P.S. this might seem totally unrelated, but i got onto the history of Disco because i read somewhere that the walkman was at one point going to be called the "DISCO JOGGER", but Sony felt it had too narrow an appeal. well, i discovered something else. has anyone ever heard of Disco Demolition Night in 1979 ??? OMG. i was gonna write a whole separate post on that. it is LITERALLY UNBELIEVABLE, the racist and homophobic subtext of rock and roll fans exploding disco records at a baseball game?!?!... so wild:
https://en.wikipedia.org/wiki/Disco_Demolition_Night



Comments

  1. Hey,
    I have more to respond to specifically about walkmans etc, but what caught my eye was the disco demolition. What is even more wild is how Steve Dahl continued to justify his actions and even frame it as warfare on a cultural movement.

    To summarize, for those who don't want to click links, Disco Demolition night was the culmination of an anti-disco movement. A radio announcer named Steve Dahl was fired from his job because he did a rock show in the morning but the station decided to only play disco. In the late seventies there was a strong polarization of rock music and disco, rock music leaning towards white culture and disco being more transgressive. As disco became mainstream, people like Steve Dahl were intimidated. He began breaking disco records on the air and "disco sucks" became a mantra. He teamed up with the owner of the white sox to make a promotion at the cominsky stadium which was already known for zany activities. However, as the night progressed it became evident that something far from innocent was taking place. Unpacking that history is interesting, as it is wound up in the fabric of capitalism that makes music a commodity and performance entertainment rather than expression.

    Steve Dahl later said about disco,
    “It was all about flash and no substance. You know, like a rock and roll band gets off the bus, whatever they’re wearing they wear for the show. Disco people have wardrobe cases. And they make themselves into totally different people. They’re a bunch of phonies”

    “It was just a form of music that was stupid.”

    and

    “We did a promotion that caused a forfeiture, I regret that. As a cultural event, I’m kind of proud of it.”

    I think that it is an extremely good example of what continues to occur when the rising voices of minorities//outsiders//strangers//foreigners is suddenly heard by the mainstream. Defence is seemingly the immediate response which entertains justifications for violence, propaganda and segregation.

    One of the links made here as well is about how the suppression of Disco pushed it underground and led to the birth of house music. https://www.youtube.com/watch?v=qUeMFG4wjJw

    I'd be interested in continuing talking about this. The documentaries available are all biased in different ways which is also interesting to unpack.

    https://www.youtube.com/watch?v=DyBkNpR3_vU

    https://www.youtube.com/watch?v=ivTzKpbyNSI



    ReplyDelete
    Replies
    1. those videos are really interesting.

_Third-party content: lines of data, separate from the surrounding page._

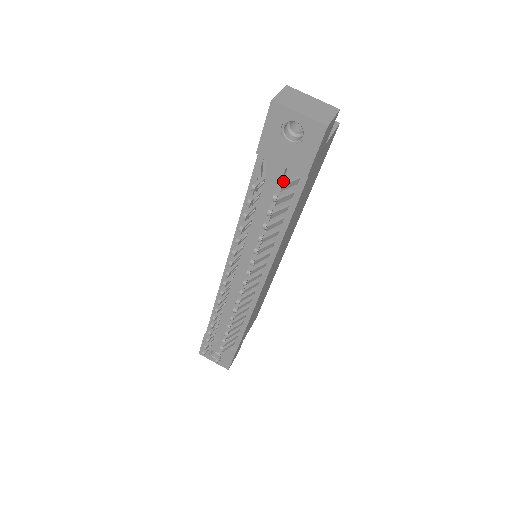
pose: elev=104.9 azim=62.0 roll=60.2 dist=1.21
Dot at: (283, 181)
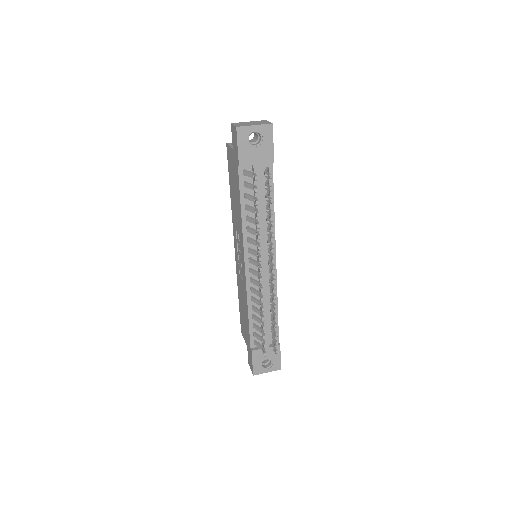
Dot at: (259, 176)
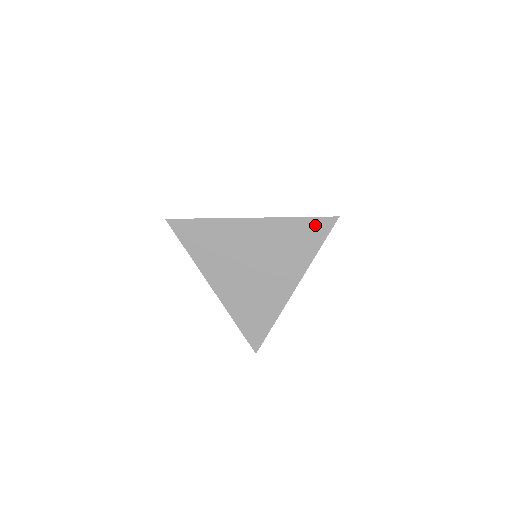
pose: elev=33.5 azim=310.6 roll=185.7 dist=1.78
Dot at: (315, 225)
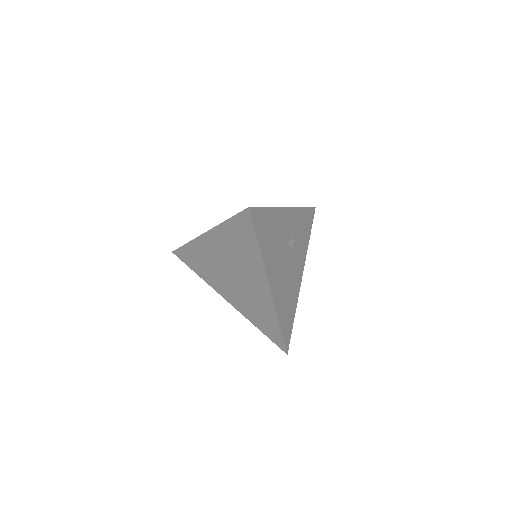
Dot at: (240, 223)
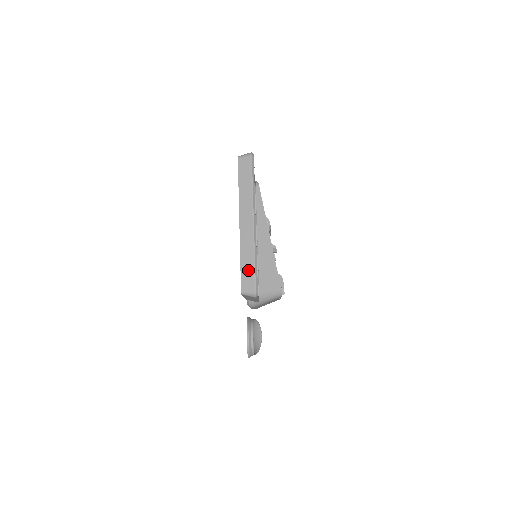
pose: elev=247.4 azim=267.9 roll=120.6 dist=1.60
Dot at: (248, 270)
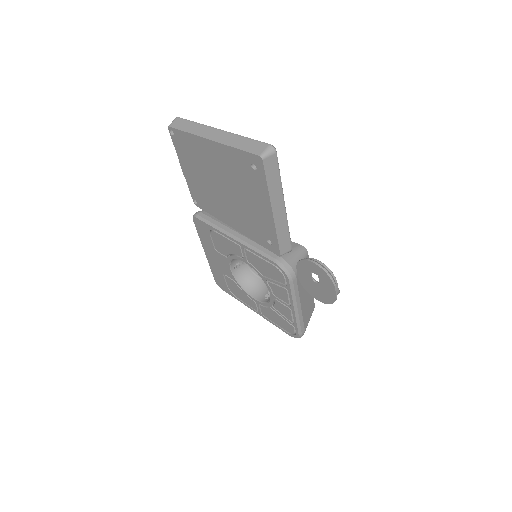
Dot at: (249, 145)
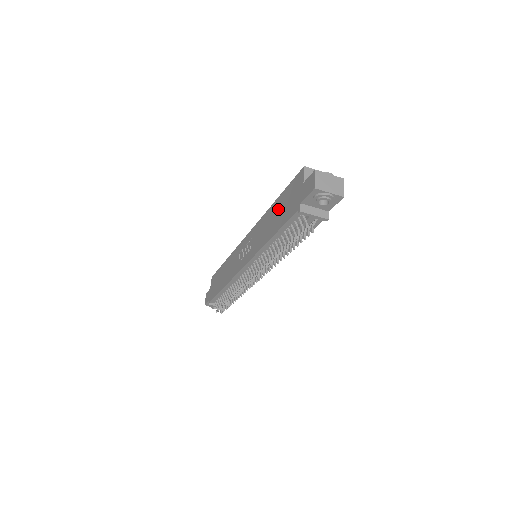
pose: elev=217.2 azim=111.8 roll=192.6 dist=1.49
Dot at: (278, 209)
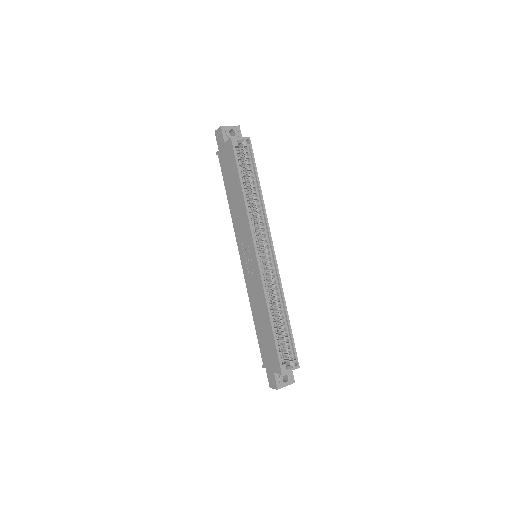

Probably not a coincidence that it was happening at the same time punk rock was trending, which had a bunch of condradictory political stances buzzing within it, it could far-left, far-right 'apolitcal' etc. Punks probably would have seen their music as infinitely more transgressive than disco (although with postpunk the styles started to mix together a more, but then again maybe this was more of an ironic white appropriation of disco/funk). The aesthetic difference--something 'diy' vs. something produced with attention to technology, even if this surface difference ignores the actual economic status of the people involved in each movement. And it seems like by the late 70s disco had already been appropriated by white/mainstream culture, and in a way this was part of the same movement of backlash that destroyed it. I'm not sure what my point it but it's interesting that music genres/movements can be vehicles for so many complicated political currents (intertwined freedom and oppression of different sorts) under their usually apolitcal surfaces.